Alexander S. Asboth to M. E. Hollister, February 1, 1867
Mr. Asboth to Mr. Hollister
Sir: On my receiving, on the 29th ultimo, complaints from Mr. Albee and Mr. Gondon, registered in your office as United States citizens, that you refused to give them respectively their proper protection papers, on the ground that all United States citizens in a foreign country lose, as such, their claim to the protection of the United States government, I deemed it proper to refer you to the act of Congress approved February 10, 1855, chap. 71, of the laws of the United States, by which even the sons of United States citizens born abroad are declared citizens of the United States, the wording of the law being as follows :
“Be it enacted by the Senate and House of Representatives of the United States of Americain Congress assembled, That persons heretofore born, or hereafter to be born out of the limits and jurisdiction of the United States whose fathers were or shall be, at the time of their birth, citizens of the United States, shall be deemed and considered, and are hereby declared to be, citizens of the United States.”
At the same time I expressed a hope that you would consider both the complaining gentlemen as United States citizens, and give them the protection to which they are entitled from the agents of the United States government all over the world.

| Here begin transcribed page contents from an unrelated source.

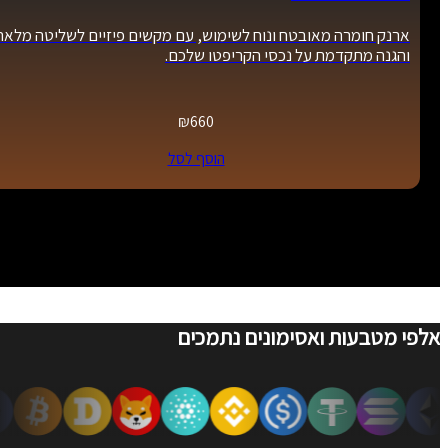
ארנק חומרה מאובטח ונוח לשימוש, עם מקשים פיזיים לשליטה מלאה
והגנה מתקדמת על נכסי הקריפטו שלכם.
₪
660
הוסף לסל
אלפי מטבעות ואסימונים נתמכים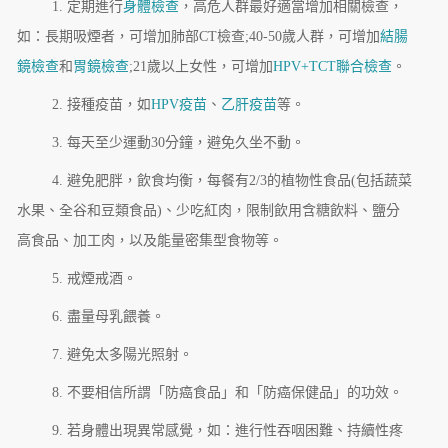
1. 定期進行
身體檢查
，高危人群最好適當增加相關檢查，
如：長期吸煙者，可增加肺部CT檢查;40-50歲人群，可增加
結腸
鏡檢查
和
胃鏡檢查
;21歲以上女性，可增加
HPV+TCT聯合檢查
。
2. 接種疫苗，如
HPV疫苗
、
乙肝疫苗
等。
3. 每天至少運動30分鐘，避免久坐不動。
4. 避免肥胖，飲食均衡，每餐有2/3的植物性食品(包括蔬菜
水果、全谷和豆類食品)、少吃紅肉，限制飲用含糖飲料、鹽分
高食品、加工肉，以及能量密集型食物等。
5. 戒煙戒酒。
6. 盡量母乳餵養。
7. 避免太多陽光照射。
8. 不要相信所謂「防癌食品」和「防癌保健品」的功效。
9. 若身體出現異常感覺，如：進行性吞咽困難、持續性疼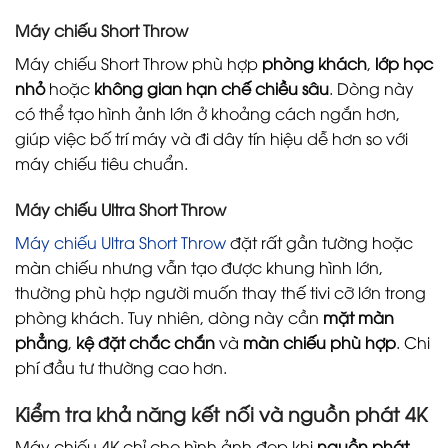
Máy chiếu Short Throw
Máy chiếu Short Throw phù hợp
phòng khách
,
lớp học
nhỏ
hoặc
không gian hạn chế chiều sâu
. Dòng này
có thể tạo hình ảnh lớn ở khoảng cách ngắn hơn,
giúp việc bố trí máy và đi dây tín hiệu dễ hơn so với
máy chiếu tiêu chuẩn.
Máy chiếu Ultra Short Throw
Máy chiếu Ultra Short Throw
đặt rất gần tường hoặc
màn chiếu nhưng vẫn tạo được khung hình lớn,
thường phù hợp người muốn thay thế tivi cỡ lớn trong
phòng khách. Tuy nhiên, dòng này cần
mặt màn
phẳng
,
kệ đặt chắc chắn
và
màn chiếu phù hợp
. Chi
phí đầu tư thường cao hơn.
Kiểm tra khả năng kết nối và nguồn phát 4K
Máy chiếu 4K chỉ cho hình ảnh đẹp khi
nguồn phát
,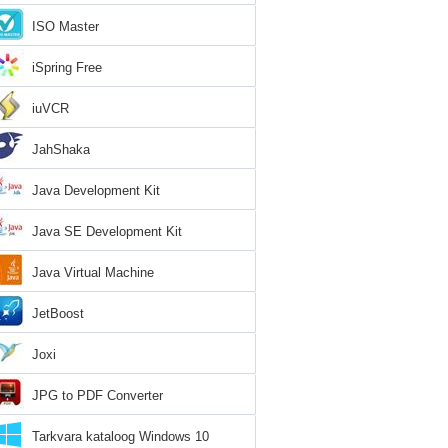
ISO Master
iSpring Free
iuVCR
JahShaka
Java Development Kit
Java SE Development Kit
Java Virtual Machine
JetBoost
Joxi
JPG to PDF Converter
Tarkvara kataloog Windows 10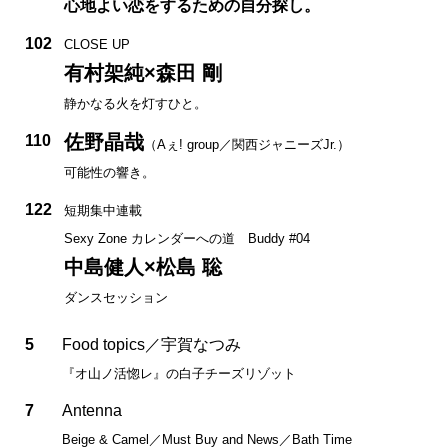
心地よい恋をするための自分探し。
102
CLOSE UP
有村架純×森田 剛
静かなる火を灯すひと。
佐野晶哉
110
（Aぇ! group／関西ジャニーズJr.）
可能性の響き。
122
短期集中連載
Sexy Zone カレンダーへの道 Buddy #04
中島健人×松島 聡
ダンスセッション
5
Food topics／宇賀なつみ
『オ山ノ活惚レ』の白子チーズリゾット
7
Antenna
Beige & Camel／Must Buy and News／Bath Time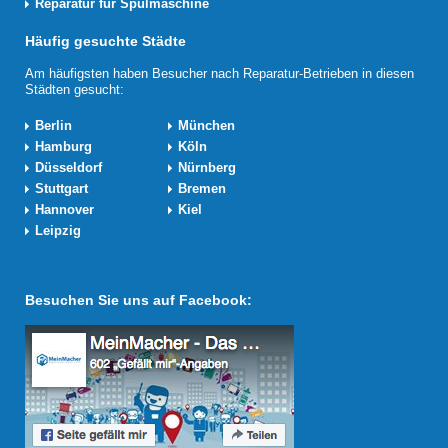
Reparatur für Spülmaschine
Häufig gesuchte Städte
Am häufigsten haben Besucher nach Reparatur-Betrieben in diesen
Städten gesucht:
Berlin
München
Hamburg
Köln
Düsseldorf
Nürnberg
Stuttgart
Bremen
Hannover
Kiel
Leipzig
Besuchen Sie uns auf Facebook: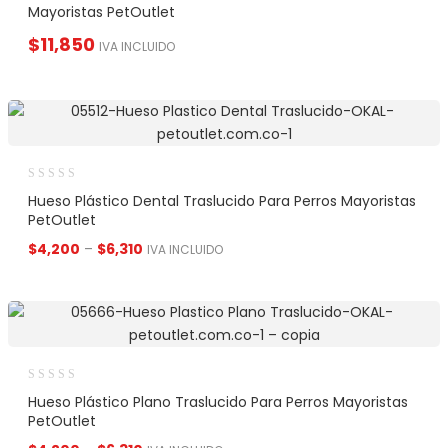
Mayoristas PetOutlet
$
11,850
IVA INCLUIDO
Hueso Plástico Dental Traslucido Para Perros Mayoristas
PetOutlet
$
4,200
–
$
6,310
IVA INCLUIDO
Hueso Plástico Plano Traslucido Para Perros Mayoristas
PetOutlet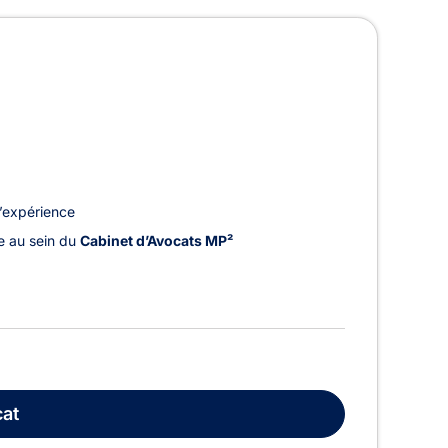
’expérience
le au sein du
Cabinet d’Avocats MP²
at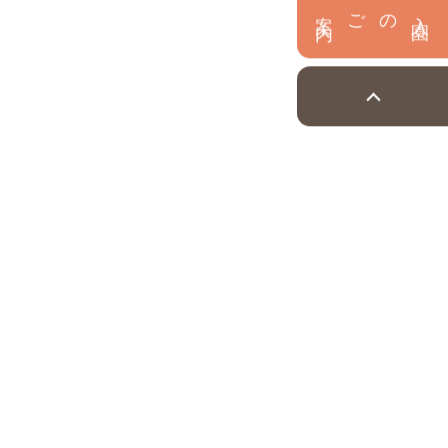
内
入
園
のご案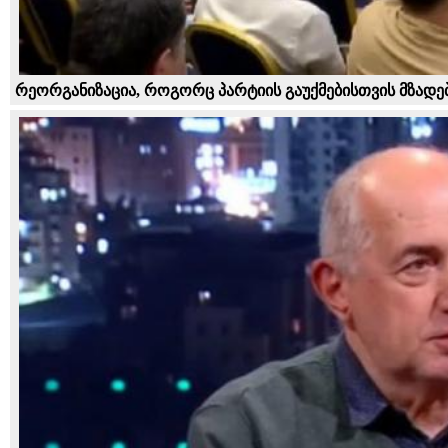
რეორგანიზაცია, როგორც პარტიის გაუქმებისთვის მზადე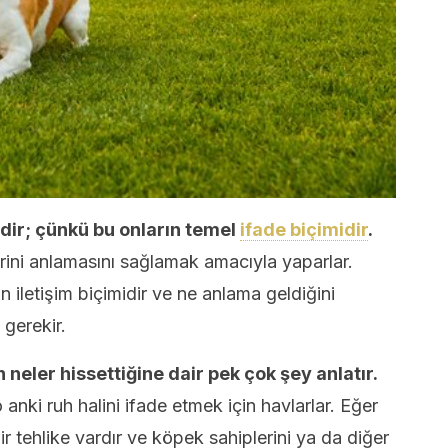
dir; çünkü bu onların temel
ifade biçimidir
.
irini anlamasını sağlamak amacıyla yaparlar.
 iletişim biçimidir ve ne anlama geldiğini
 gerekir.
 neler hissettiğine dair pek çok şey anlatır.
anki ruh halini ifade etmek için havlarlar. Eğer
r tehlike vardır ve köpek sahiplerini ya da diğer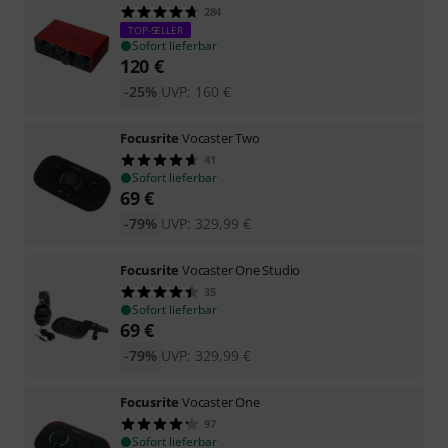
284
TOP-SELLER
Sofort lieferbar
120
€
-25%
UVP:
160
€
Focusrite
Vocaster Two
41
Sofort lieferbar
69
€
-79%
UVP:
329,99
€
Focusrite
Vocaster One Studio
35
Sofort lieferbar
69
€
-79%
UVP:
329,99
€
Focusrite
Vocaster One
97
Sofort lieferbar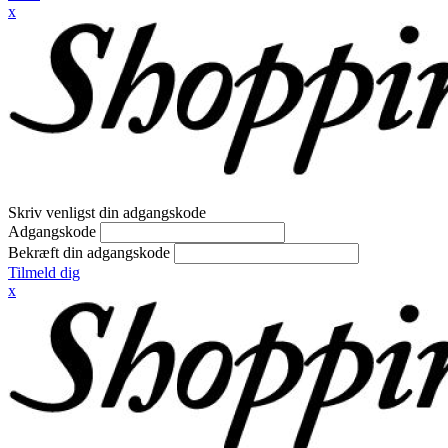
x
Skriv venligst din adgangskode
Adgangskode
Bekræft din adgangskode
Tilmeld dig
x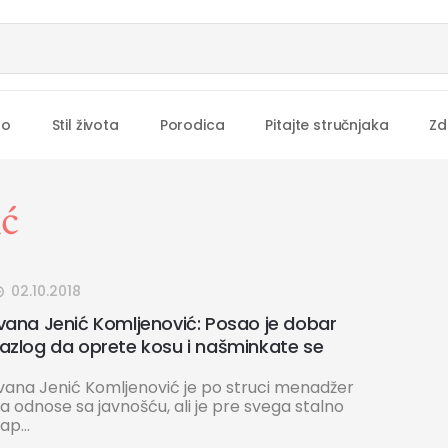
no
Stil života
Porodica
Pitajte stručnjaka
Zd
ć
02.10.2018
Ivana Jenić Komljenović: Posao je dobar
razlog da oprete kosu i našminkate se
Ivana Jenić Komljenović je po struci menadžer
a odnose sa javnošću, ali je pre svega stalno
ap...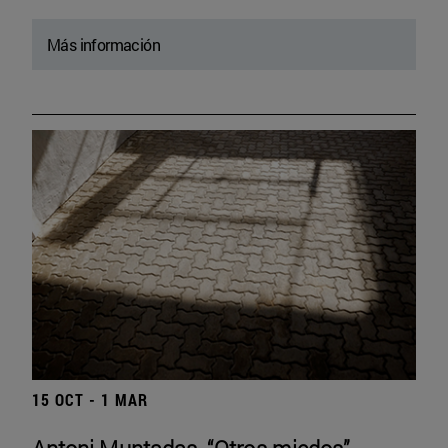
Más información
15 OCT - 1 MAR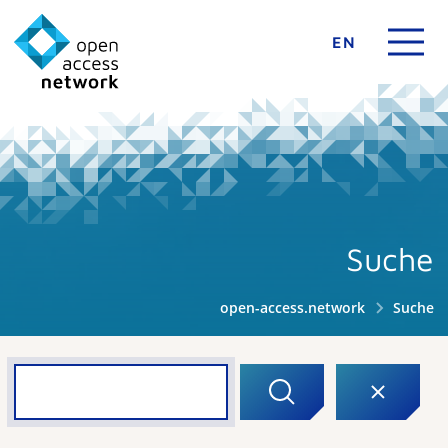
EN
Suche
open-access.network
Suche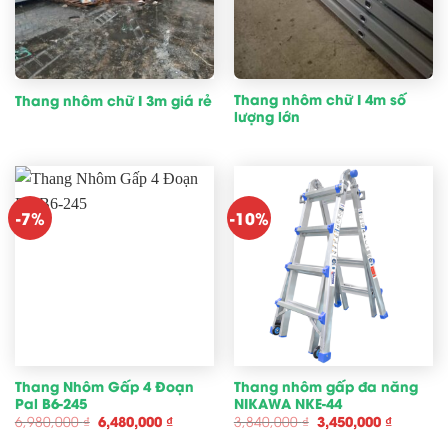
Thang nhôm chữ I 4m số
Thang nhôm chữ I 3m giá rẻ
lượng lớn
-7%
-10%
Thang Nhôm Gấp 4 Đoạn
Thang nhôm gấp đa năng
Pal B6-245
NIKAWA NKE-44
Giá
Giá
Giá
Giá
6,980,000
₫
6,480,000
₫
3,840,000
₫
3,450,000
₫
gốc
hiện
gốc
hiện
là:
tại
là:
tại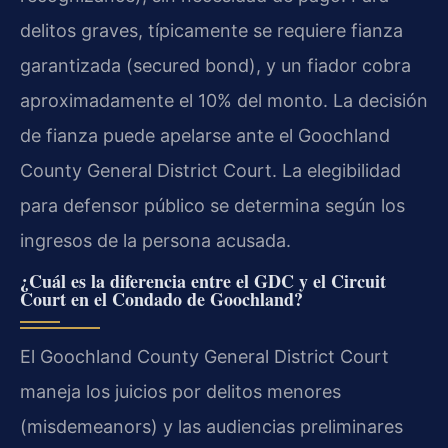
delitos graves, típicamente se requiere fianza
garantizada (secured bond), y un fiador cobra
aproximadamente el 10% del monto. La decisión
de fianza puede apelarse ante el Goochland
County General District Court. La elegibilidad
para defensor público se determina según los
ingresos de la persona acusada.
¿Cuál es la diferencia entre el GDC y el Circuit
Court en el Condado de Goochland?
El Goochland County General District Court
maneja los juicios por delitos menores
(misdemeanors) y las audiencias preliminares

In your answer, dated 30th ultimo, which I only received yesterday, you admit the correctness of the statements made by the two gentlemen above mentioned as to the conversation that took place between you and them, but attributing their application for “protection papers” to a desire to escape military service here, you take the trouble to refer me at length to a series of problematical and general theories, in direct opposition not only to the de facto laws of the United States, but also to the existing treaties in force between the United States and the Argentine Confederation.
Without entering to discuss the merits of your authorities, I beg to give you as a supplement to my note of the 29th ultimo, article of the treaty of friendship, commerce, and navigation between the United States and the Argentine Confederation, (July 27, 1853,) which reads as follows :
“The citizens of the United States residing in the Argentine Confederation, and the citizens of the Argentine Confederation residing in the United States, shall be exempted from all compulsory military service whatever, whether by sea or by land, and from all forced loans, requisitions, or military exactions.”
Volume 10 of the United States Statutes at Large, containing the act of Congress above alluded to, kindly lent by you at my own request, is herewith returned with thanks, and I also send, for the use of your office, a copy of the collections of treaties of the Argentine Confederation with foreign nations, among which you will find in full, at page 286, the treaty between the United States and the Argentine Confederation, just quoted.
You conclude your above mentioned note by the statement that you are unable to find either in the Statutes of the United States or in the consular instructions any authority conferred upon consuls to issue what are called “protection papers,” and I have therefore to refer you to the United States Consuls’ Manual, page 255, chap. 30, on the “Duties of consuls general and consuls in relation to the granting of passports and certificates,” more particularly to section 628 and section 630. It is true that, according to section 625, ibid.,in any country where there is a diplomatic representative, no consul is authorized, without special permission, to issue passports, except in the absence of such representative from the place of his legation; but as the duty of issuing such passports and certificates was transferred by my predecessors here to the consulate of this city, I see no cause for disturbing at present an arrangement which concentrates in one office the collection and accounting of fees.
I have entered thus fully into a reply to your note because the subject is one of such paramount importance that I have deemed it my duty to make you cognizant of the grounds of my decided opinion ;but I would avail myself of this opportunity to suggest that, whenever you should feel a doubt upon any matter connected with the discharge of your duties, you might in future be pleased to confer personally with me—certain that you will ever find in me a frank and sincere desire to assist you in upholding the dignity of our government and securing the interests of our fellow-citizens.
Sincerely your obedient servant,
M. E. Hollister, Esq., United States Consul.